Of the lines below, write out exactly those from the line with "Answer as a" through the line with "#3 envelope [1065, 278, 1218, 448]", both included, and skip the rest.
── DATASET EXCERPTS
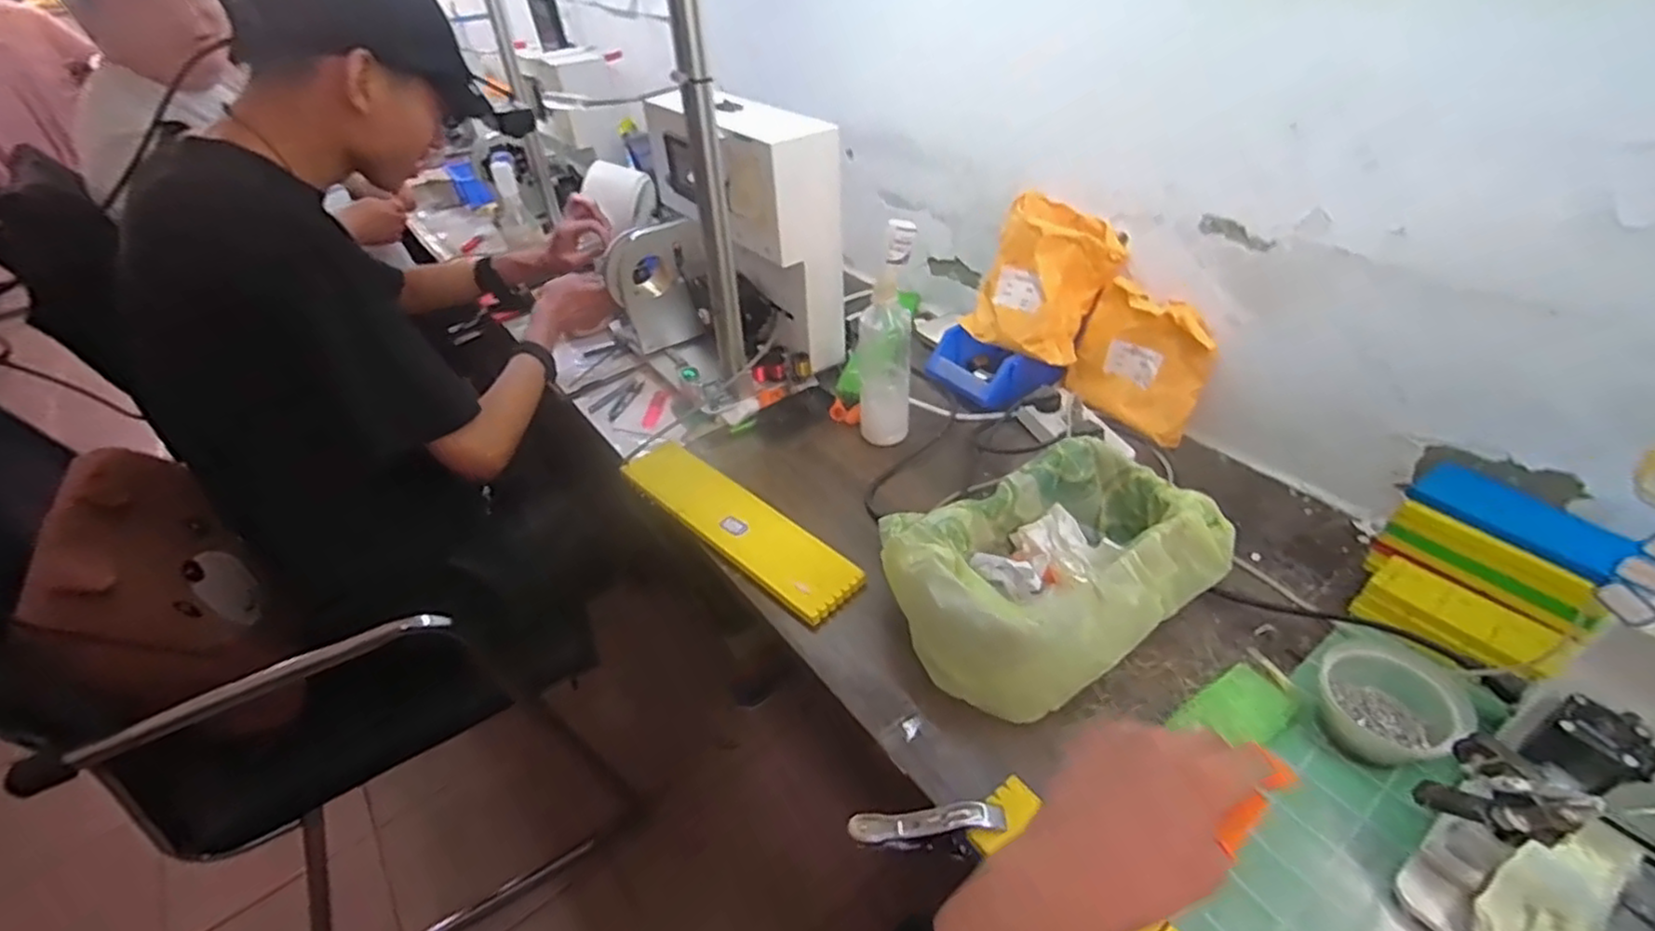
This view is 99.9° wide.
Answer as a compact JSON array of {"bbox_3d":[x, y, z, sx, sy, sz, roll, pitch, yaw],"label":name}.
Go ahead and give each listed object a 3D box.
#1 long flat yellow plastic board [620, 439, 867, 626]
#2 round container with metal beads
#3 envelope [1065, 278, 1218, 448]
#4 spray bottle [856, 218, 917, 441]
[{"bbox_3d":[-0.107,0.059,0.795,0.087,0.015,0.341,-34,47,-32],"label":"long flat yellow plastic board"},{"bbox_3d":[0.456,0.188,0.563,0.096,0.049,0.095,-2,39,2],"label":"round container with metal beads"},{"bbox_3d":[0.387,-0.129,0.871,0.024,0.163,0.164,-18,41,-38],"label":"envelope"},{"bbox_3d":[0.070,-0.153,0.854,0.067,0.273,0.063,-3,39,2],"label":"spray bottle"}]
────
── DATASET EXCERPTS
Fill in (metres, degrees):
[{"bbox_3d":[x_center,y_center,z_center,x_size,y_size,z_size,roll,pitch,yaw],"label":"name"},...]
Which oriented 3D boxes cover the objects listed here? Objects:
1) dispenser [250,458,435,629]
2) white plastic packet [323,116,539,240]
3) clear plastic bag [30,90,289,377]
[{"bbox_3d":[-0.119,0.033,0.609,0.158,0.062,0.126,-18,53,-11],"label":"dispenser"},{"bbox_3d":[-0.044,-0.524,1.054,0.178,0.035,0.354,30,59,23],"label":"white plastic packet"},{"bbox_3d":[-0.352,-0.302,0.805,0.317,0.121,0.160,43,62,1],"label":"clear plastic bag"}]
────
» **ANSWER TO THE PROBLEM**:
Answer as a compact JSON array of {"bbox_3d":[x, y, z, sx, sy, sz, roll, pitch, yaw],"label":name}.
Go ahead and give each listed object a 3D box.
#1 long flat yellow plastic board [620, 439, 867, 626]
#2 round container with metal beads
#3 envelope [1065, 278, 1218, 448]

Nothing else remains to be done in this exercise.